**WORK ITEM**
Gather from the listing below each line that includes the word "PlayStation", and copy it.

**MATERIAL FOR THE TASK**
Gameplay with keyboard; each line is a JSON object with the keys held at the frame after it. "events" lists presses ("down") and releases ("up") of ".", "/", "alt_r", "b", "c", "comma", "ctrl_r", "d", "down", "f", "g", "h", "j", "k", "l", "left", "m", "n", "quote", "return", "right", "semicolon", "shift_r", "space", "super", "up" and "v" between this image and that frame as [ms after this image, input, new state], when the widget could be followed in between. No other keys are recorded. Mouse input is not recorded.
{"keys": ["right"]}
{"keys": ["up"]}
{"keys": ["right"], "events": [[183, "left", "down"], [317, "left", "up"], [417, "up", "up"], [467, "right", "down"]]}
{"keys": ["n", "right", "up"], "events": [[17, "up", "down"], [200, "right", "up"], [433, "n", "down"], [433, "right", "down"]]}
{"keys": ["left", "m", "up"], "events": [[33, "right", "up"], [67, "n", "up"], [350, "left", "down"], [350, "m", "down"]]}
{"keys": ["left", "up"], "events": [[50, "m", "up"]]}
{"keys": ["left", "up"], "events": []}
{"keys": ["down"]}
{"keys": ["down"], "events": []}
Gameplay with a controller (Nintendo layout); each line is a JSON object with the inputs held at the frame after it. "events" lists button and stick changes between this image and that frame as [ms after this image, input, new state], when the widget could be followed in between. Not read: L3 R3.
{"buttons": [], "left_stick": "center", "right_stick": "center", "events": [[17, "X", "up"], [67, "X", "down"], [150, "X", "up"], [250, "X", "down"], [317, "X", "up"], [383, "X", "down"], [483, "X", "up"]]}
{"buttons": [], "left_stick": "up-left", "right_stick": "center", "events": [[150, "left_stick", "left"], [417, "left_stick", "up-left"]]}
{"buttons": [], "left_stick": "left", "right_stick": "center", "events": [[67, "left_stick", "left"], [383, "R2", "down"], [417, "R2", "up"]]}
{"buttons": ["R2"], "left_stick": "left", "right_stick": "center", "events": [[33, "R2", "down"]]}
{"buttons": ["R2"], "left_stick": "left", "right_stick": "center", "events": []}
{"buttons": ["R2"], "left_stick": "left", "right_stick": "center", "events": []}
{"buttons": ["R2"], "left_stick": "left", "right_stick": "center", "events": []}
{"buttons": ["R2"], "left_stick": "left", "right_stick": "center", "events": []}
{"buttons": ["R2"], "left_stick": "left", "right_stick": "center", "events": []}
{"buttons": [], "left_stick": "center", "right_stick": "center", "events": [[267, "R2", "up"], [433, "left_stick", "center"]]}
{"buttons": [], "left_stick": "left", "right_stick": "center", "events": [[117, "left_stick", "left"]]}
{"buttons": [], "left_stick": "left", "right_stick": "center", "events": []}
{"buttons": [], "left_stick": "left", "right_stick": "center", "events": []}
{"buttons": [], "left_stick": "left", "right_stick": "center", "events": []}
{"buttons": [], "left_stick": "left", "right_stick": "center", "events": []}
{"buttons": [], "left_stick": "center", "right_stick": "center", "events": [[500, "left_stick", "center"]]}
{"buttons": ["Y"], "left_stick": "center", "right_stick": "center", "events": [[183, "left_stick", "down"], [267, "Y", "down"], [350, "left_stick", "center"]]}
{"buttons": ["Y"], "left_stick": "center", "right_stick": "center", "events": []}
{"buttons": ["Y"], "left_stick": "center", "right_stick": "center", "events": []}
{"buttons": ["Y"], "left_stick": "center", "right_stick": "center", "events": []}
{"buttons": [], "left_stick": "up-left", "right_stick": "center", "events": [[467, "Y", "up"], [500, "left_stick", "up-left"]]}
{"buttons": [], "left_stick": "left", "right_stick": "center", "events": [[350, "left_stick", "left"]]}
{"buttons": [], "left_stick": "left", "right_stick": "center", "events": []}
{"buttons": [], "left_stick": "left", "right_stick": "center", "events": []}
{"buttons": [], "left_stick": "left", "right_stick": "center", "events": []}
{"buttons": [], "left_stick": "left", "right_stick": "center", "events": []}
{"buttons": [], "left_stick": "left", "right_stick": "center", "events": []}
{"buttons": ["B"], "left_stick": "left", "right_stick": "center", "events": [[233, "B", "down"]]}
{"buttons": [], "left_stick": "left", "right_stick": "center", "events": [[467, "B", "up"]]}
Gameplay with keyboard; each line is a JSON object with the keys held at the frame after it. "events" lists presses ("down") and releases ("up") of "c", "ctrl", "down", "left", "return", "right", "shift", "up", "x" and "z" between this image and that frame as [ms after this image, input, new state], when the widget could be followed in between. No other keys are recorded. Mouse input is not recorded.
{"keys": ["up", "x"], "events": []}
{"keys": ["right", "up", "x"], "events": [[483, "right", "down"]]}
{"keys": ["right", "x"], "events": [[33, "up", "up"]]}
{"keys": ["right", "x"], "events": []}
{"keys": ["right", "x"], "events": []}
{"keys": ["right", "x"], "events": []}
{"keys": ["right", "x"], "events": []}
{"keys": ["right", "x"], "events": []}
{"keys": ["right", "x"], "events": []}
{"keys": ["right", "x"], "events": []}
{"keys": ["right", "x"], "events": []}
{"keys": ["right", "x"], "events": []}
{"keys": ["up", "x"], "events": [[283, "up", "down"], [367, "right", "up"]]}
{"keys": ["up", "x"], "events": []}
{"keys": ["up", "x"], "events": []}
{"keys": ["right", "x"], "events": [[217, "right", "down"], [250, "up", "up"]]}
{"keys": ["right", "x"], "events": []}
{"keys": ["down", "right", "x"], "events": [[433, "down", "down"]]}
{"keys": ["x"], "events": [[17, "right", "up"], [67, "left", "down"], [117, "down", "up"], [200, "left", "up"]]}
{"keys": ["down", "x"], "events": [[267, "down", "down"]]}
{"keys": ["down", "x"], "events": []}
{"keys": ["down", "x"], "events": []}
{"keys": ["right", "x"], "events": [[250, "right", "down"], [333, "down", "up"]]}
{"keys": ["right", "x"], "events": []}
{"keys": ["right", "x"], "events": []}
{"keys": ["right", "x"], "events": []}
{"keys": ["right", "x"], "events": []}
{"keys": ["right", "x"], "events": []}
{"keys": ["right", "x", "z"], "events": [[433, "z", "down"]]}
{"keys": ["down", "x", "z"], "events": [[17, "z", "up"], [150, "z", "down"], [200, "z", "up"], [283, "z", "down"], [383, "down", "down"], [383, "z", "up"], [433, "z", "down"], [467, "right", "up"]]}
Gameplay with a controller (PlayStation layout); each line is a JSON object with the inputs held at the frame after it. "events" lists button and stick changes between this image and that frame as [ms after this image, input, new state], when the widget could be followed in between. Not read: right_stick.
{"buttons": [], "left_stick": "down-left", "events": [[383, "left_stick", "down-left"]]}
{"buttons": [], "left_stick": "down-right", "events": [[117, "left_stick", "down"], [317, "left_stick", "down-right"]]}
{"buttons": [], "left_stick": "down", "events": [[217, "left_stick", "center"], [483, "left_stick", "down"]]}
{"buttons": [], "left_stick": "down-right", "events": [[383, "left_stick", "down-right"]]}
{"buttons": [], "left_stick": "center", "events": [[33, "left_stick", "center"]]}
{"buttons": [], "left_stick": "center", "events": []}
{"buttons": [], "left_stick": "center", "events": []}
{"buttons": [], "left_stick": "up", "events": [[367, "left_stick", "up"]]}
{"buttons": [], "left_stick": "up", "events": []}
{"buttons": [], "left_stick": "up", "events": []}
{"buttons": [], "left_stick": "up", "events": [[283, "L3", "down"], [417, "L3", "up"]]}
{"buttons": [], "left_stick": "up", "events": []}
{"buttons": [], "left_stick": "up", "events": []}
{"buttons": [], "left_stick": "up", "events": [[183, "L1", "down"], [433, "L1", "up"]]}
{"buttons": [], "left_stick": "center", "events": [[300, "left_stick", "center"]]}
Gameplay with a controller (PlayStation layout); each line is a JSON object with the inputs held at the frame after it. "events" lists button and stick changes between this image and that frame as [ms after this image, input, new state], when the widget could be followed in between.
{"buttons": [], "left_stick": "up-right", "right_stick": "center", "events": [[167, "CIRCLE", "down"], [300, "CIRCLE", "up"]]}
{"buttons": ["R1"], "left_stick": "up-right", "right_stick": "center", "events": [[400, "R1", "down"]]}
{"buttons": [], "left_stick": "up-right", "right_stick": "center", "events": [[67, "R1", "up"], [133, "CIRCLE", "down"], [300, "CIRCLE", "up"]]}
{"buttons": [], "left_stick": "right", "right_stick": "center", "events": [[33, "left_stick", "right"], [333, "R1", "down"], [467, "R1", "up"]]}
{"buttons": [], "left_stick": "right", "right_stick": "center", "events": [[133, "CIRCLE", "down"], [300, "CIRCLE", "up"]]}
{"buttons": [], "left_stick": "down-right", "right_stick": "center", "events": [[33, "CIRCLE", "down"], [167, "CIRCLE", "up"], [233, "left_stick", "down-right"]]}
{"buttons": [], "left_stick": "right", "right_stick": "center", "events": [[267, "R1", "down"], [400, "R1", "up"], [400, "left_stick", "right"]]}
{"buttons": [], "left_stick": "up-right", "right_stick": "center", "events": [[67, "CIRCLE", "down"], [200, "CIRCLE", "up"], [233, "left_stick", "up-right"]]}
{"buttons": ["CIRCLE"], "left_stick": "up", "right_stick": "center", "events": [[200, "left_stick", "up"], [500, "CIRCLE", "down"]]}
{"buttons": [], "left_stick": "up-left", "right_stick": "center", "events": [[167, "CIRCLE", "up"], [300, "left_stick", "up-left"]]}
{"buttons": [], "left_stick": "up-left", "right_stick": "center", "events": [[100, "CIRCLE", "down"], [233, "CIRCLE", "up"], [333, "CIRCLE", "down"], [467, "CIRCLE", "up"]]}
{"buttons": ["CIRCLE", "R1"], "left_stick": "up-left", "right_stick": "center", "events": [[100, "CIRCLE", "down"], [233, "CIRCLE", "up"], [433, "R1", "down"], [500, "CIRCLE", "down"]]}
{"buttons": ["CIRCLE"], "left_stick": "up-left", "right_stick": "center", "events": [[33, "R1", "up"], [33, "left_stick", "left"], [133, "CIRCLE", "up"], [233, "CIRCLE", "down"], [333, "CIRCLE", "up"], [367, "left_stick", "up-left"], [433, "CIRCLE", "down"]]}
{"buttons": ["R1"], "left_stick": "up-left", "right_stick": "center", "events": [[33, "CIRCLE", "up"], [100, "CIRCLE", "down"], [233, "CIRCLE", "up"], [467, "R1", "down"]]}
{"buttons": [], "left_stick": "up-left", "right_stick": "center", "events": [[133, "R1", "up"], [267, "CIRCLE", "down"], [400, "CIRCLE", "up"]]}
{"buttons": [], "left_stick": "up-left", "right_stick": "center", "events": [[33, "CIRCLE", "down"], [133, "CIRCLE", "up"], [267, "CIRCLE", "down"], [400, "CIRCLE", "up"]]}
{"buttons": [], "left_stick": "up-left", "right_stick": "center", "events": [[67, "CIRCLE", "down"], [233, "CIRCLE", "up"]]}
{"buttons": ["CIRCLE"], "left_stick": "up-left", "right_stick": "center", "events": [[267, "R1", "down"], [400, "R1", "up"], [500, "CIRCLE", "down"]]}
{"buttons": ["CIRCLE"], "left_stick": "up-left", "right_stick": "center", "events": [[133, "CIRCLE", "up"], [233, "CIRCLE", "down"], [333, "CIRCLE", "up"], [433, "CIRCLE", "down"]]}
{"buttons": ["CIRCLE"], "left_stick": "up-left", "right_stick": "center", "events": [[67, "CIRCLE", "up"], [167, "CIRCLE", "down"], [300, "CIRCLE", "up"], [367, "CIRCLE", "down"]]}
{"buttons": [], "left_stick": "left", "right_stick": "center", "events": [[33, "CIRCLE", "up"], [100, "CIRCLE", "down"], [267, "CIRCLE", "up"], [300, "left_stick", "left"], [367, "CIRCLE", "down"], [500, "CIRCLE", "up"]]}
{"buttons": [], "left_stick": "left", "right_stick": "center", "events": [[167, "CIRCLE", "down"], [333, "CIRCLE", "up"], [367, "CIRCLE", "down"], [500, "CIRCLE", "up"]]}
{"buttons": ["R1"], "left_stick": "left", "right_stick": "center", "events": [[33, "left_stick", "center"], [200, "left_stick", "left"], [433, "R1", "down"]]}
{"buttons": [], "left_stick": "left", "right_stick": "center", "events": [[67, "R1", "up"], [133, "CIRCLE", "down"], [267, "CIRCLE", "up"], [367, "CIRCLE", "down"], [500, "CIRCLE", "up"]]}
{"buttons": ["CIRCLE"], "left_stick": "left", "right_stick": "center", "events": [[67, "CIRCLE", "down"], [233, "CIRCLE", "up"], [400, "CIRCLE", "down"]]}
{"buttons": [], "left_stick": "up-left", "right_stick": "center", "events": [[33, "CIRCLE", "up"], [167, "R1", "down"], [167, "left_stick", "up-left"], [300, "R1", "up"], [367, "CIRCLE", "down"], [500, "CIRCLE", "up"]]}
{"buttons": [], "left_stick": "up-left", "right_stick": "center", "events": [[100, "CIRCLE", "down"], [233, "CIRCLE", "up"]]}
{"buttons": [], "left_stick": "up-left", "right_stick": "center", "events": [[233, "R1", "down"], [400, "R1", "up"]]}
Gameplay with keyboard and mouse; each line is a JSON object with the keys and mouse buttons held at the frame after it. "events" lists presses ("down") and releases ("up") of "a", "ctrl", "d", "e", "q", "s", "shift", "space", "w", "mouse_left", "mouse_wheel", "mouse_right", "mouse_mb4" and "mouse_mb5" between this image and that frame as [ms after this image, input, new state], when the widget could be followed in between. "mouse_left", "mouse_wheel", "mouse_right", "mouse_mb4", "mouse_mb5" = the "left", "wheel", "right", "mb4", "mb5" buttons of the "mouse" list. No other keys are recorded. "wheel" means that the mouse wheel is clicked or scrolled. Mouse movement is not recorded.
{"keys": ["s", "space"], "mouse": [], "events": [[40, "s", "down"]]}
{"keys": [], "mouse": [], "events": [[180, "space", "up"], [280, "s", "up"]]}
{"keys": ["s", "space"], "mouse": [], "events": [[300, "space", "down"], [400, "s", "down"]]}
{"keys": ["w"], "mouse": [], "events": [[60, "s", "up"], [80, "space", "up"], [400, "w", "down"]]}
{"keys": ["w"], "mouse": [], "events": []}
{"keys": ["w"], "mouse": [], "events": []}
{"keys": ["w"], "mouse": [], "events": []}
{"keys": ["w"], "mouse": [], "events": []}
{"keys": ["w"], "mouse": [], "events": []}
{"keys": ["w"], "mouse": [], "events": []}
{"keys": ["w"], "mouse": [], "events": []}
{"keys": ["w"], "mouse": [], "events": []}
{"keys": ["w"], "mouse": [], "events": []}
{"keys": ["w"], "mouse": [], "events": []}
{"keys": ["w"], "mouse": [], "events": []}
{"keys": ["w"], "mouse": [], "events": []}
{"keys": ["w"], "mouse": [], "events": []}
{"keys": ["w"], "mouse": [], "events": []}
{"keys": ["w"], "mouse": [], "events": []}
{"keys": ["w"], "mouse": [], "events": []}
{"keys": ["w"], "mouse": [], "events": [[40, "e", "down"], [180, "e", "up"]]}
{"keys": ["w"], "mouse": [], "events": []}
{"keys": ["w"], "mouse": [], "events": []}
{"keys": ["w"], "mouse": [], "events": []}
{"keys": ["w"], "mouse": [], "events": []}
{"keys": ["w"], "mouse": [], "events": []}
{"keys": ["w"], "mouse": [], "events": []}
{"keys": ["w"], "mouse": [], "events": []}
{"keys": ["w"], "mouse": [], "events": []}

**EXERCISE RESPONSE**
Gameplay with a controller (PlayStation layout); each line is a JSON object with the inputs held at the frame after it. "events" lists button and stick changes between this image and that frame as [ms after this image, input, new state], when the widget could be followed in between. Not read: right_stick.
Gameplay with a controller (PlayStation layout); each line is a JSON object with the inputs held at the frame after it. "events" lists button and stick changes between this image and that frame as [ms after this image, input, new state], when the widget could be followed in between.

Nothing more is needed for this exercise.